Check every line of the data and copy the ones where "Right" appears.

▶ [Data extracts]
++++++++

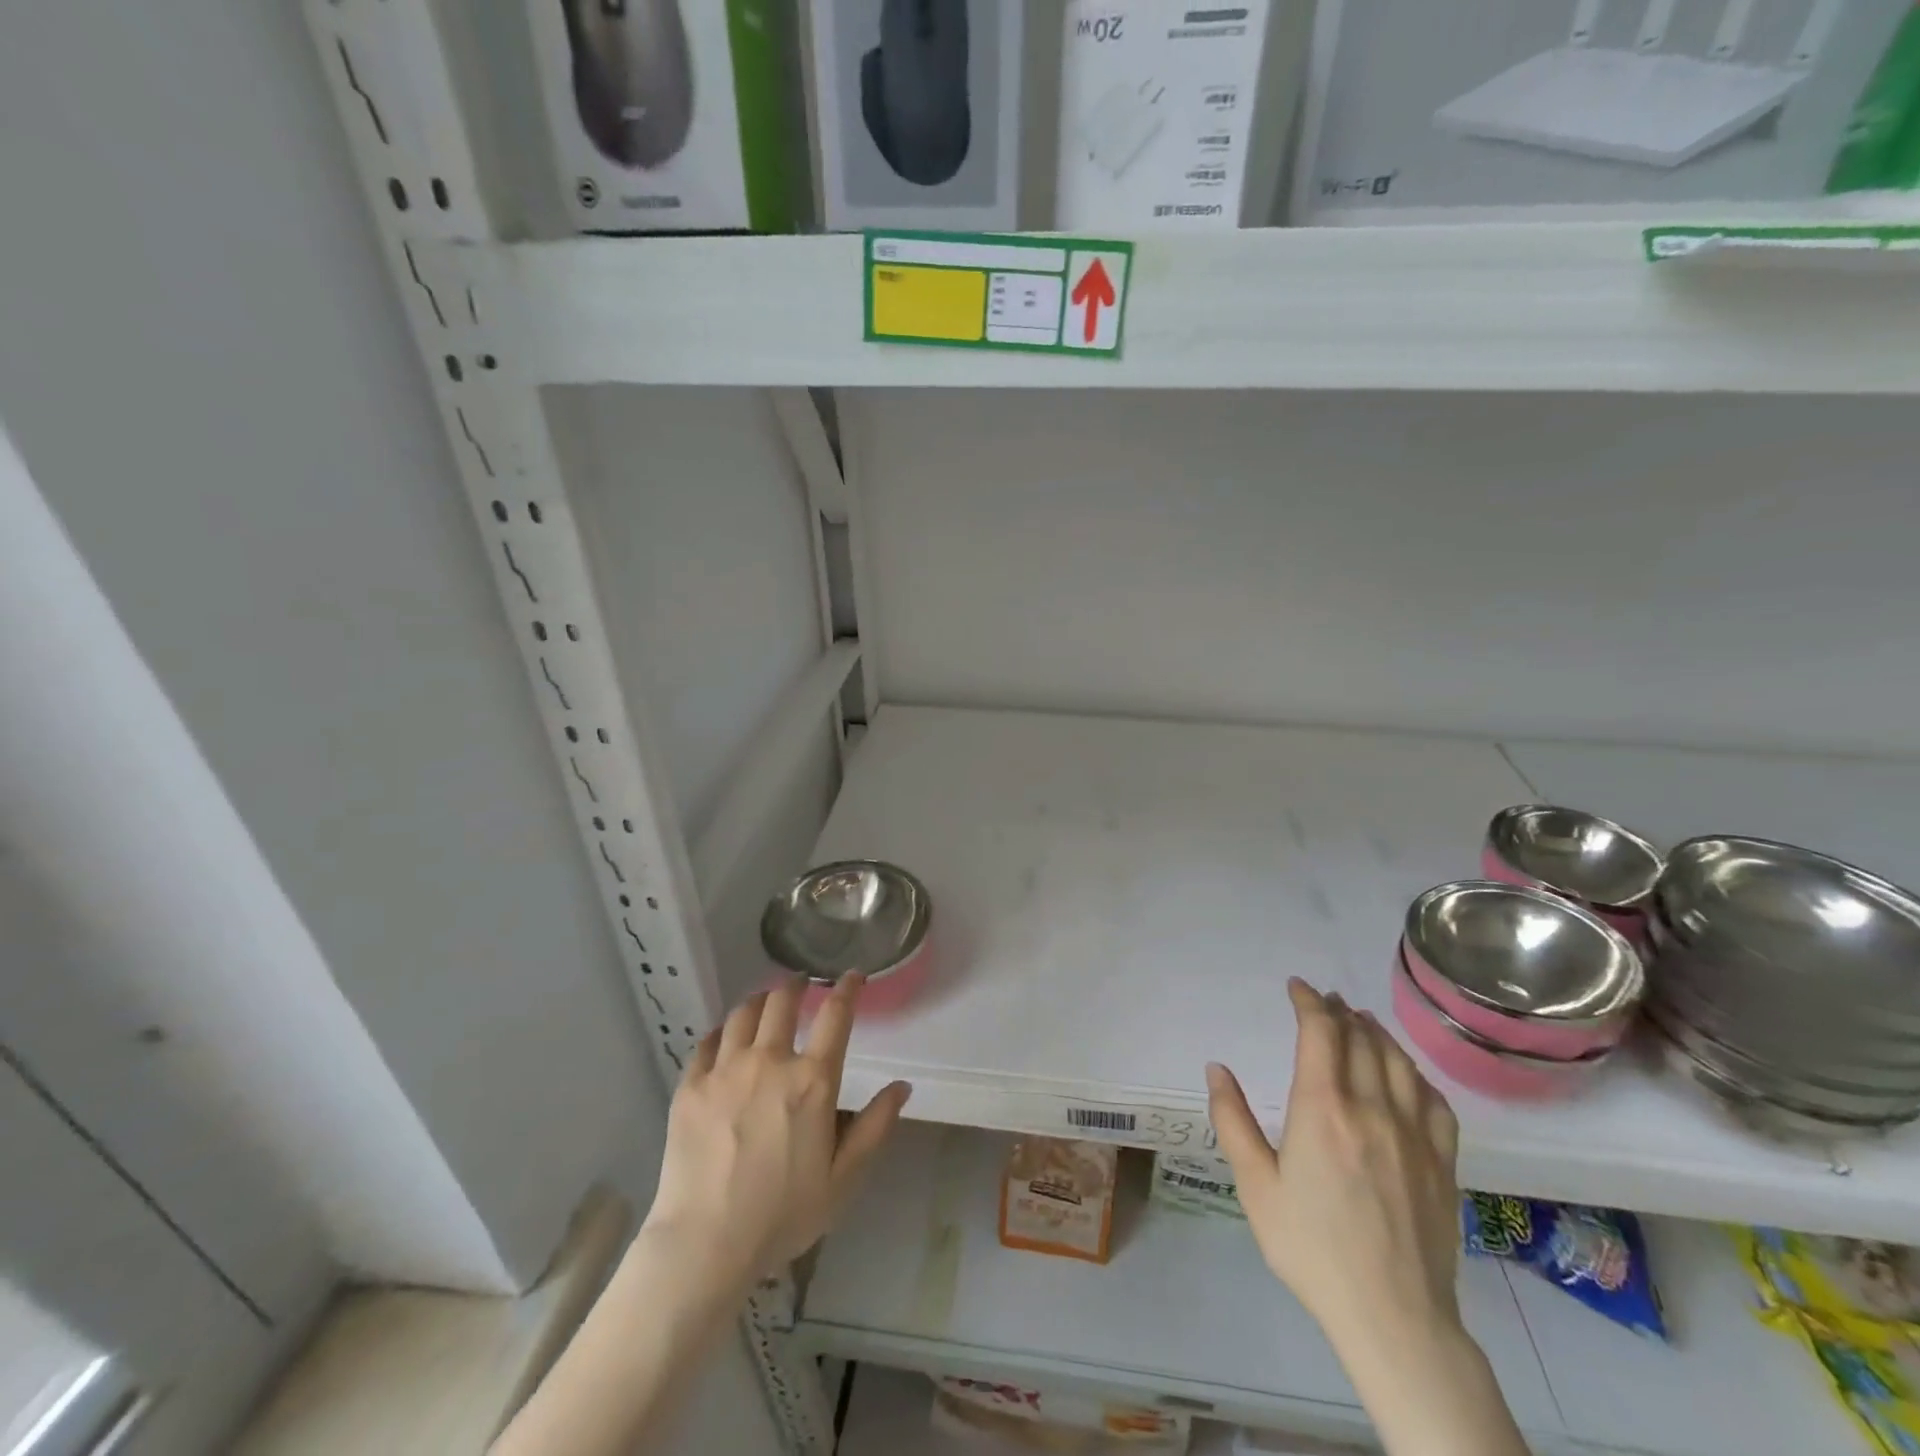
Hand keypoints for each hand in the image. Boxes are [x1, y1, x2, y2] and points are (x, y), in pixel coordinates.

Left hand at [644, 974, 910, 1286]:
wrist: (705, 1244)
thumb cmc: (782, 1215)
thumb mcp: (843, 1180)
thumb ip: (875, 1127)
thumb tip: (902, 1086)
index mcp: (812, 1081)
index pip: (836, 1015)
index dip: (847, 988)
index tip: (852, 976)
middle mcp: (770, 1061)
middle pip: (783, 1001)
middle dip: (796, 984)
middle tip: (802, 983)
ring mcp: (725, 1070)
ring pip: (744, 1013)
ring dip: (760, 1000)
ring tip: (765, 1001)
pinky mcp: (691, 1086)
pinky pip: (707, 1041)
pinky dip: (722, 1031)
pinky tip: (726, 1036)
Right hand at [1206, 978, 1461, 1351]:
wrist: (1393, 1316)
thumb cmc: (1311, 1247)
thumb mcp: (1255, 1186)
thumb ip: (1232, 1120)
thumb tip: (1217, 1068)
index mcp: (1322, 1108)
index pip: (1321, 1032)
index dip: (1308, 1001)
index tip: (1296, 987)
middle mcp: (1371, 1107)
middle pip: (1360, 1038)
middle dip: (1339, 1011)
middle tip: (1325, 1000)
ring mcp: (1414, 1133)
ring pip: (1398, 1061)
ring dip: (1376, 1033)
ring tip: (1360, 1022)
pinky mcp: (1443, 1161)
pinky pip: (1434, 1099)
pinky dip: (1414, 1073)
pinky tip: (1405, 1074)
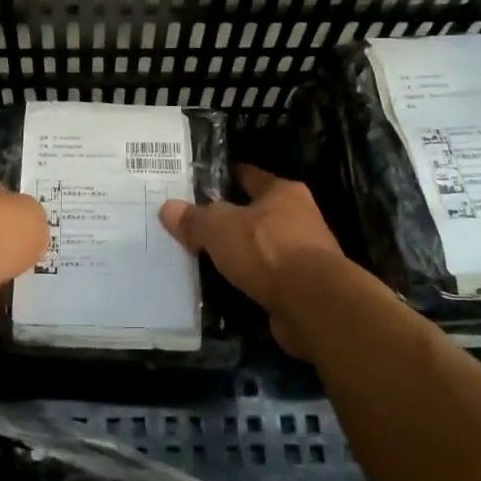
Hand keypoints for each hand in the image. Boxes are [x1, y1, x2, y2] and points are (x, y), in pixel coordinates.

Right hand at [159, 166, 343, 357]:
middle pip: (258, 211)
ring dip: (244, 252)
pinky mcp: (306, 287)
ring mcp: (306, 253)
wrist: (314, 303)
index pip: (249, 176)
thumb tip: (167, 208)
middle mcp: (300, 217)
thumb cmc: (267, 250)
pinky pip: (270, 276)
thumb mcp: (218, 228)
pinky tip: (232, 285)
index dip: (226, 177)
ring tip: (210, 257)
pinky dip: (253, 279)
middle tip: (198, 223)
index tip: (203, 182)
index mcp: (283, 192)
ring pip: (265, 246)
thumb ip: (194, 219)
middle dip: (232, 217)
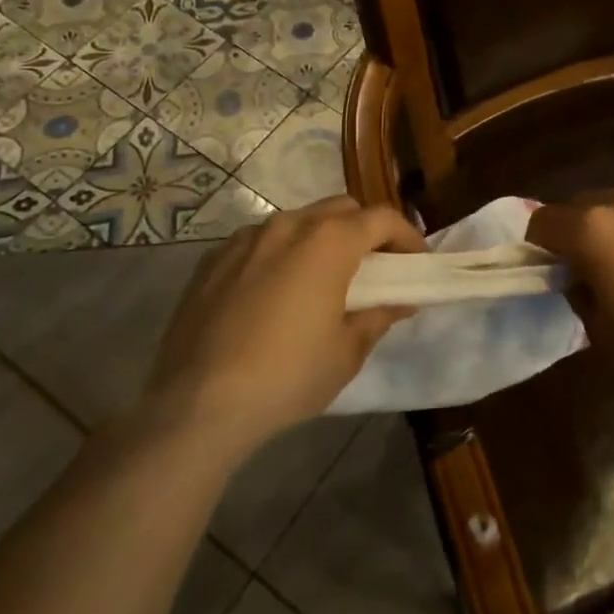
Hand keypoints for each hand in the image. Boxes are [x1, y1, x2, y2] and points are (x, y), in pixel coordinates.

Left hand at [140, 196, 426, 455]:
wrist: (197, 404)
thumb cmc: (288, 376)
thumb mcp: (347, 352)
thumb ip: (378, 316)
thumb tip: (401, 302)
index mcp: (328, 241)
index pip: (381, 218)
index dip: (407, 237)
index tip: (416, 264)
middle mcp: (288, 225)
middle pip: (340, 209)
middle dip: (365, 230)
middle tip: (374, 268)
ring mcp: (245, 239)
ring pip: (297, 221)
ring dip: (321, 239)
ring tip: (322, 279)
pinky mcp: (212, 260)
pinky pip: (259, 242)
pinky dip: (280, 254)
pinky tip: (275, 293)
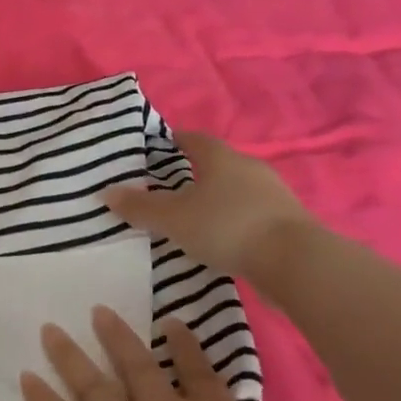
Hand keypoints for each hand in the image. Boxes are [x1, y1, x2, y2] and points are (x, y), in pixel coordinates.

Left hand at [21, 307, 299, 400]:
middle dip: (117, 336)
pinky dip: (42, 398)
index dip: (187, 346)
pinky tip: (27, 378)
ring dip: (69, 354)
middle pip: (137, 366)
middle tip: (96, 311)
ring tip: (49, 331)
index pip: (200, 374)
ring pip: (91, 383)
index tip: (171, 322)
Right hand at [105, 133, 313, 278]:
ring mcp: (273, 194)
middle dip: (196, 171)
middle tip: (171, 185)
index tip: (161, 145)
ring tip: (196, 215)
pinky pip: (252, 213)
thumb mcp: (173, 219)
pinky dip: (235, 219)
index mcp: (221, 158)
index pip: (195, 139)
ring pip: (237, 189)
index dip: (176, 140)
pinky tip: (224, 237)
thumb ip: (140, 207)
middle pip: (218, 164)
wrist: (294, 261)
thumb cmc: (226, 227)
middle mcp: (249, 168)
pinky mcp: (287, 221)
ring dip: (218, 198)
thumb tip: (106, 193)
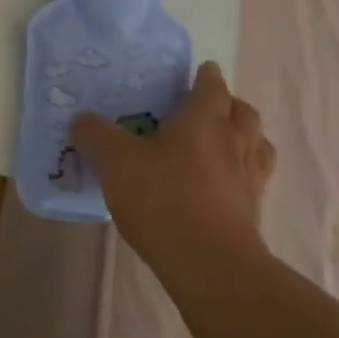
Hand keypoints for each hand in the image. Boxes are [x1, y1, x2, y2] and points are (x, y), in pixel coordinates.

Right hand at [70, 62, 275, 281]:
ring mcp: (249, 177)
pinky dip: (240, 173)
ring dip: (242, 138)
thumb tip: (82, 120)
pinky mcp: (253, 211)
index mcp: (204, 118)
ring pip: (257, 144)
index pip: (211, 84)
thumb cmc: (162, 198)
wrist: (209, 264)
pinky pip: (252, 179)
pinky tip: (218, 185)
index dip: (203, 75)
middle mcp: (235, 141)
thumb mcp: (115, 161)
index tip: (193, 74)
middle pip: (243, 111)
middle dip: (227, 104)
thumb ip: (95, 134)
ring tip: (217, 146)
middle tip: (202, 109)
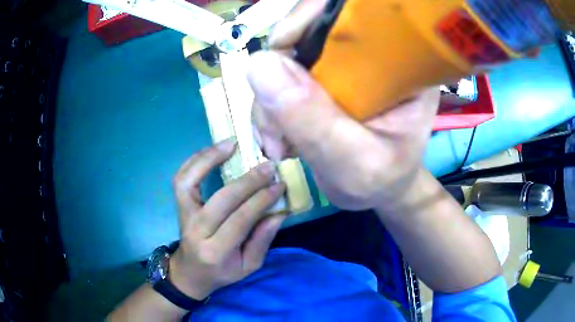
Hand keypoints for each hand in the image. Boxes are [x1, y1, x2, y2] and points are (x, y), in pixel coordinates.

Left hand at [169, 139, 285, 299]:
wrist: (191, 272)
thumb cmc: (222, 272)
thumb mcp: (249, 266)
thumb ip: (262, 240)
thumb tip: (279, 211)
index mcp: (216, 251)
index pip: (240, 220)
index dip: (261, 200)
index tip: (279, 185)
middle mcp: (196, 231)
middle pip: (221, 199)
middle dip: (248, 181)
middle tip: (267, 166)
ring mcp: (183, 216)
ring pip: (189, 181)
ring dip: (210, 159)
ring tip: (231, 144)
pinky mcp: (178, 206)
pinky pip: (181, 178)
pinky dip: (194, 160)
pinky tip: (212, 150)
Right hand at [247, 0, 439, 211]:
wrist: (378, 189)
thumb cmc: (381, 180)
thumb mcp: (354, 162)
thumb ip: (313, 119)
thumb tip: (258, 64)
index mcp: (399, 63)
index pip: (354, 12)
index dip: (311, 17)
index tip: (283, 48)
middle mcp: (371, 54)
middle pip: (308, 32)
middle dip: (279, 74)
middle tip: (276, 128)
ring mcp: (343, 65)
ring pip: (287, 57)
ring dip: (270, 100)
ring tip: (279, 144)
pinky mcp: (322, 78)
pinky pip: (281, 77)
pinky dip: (269, 107)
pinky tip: (278, 139)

++++++++

▶ [Solution]
Right hand at [1206, 978, 1461, 1351]:
Right hand at [159, 166, 343, 357]:
Right hand at [105, 133, 313, 278]:
Right hand at [70, 62, 275, 281]:
Right hand at [247, 0, 439, 211]:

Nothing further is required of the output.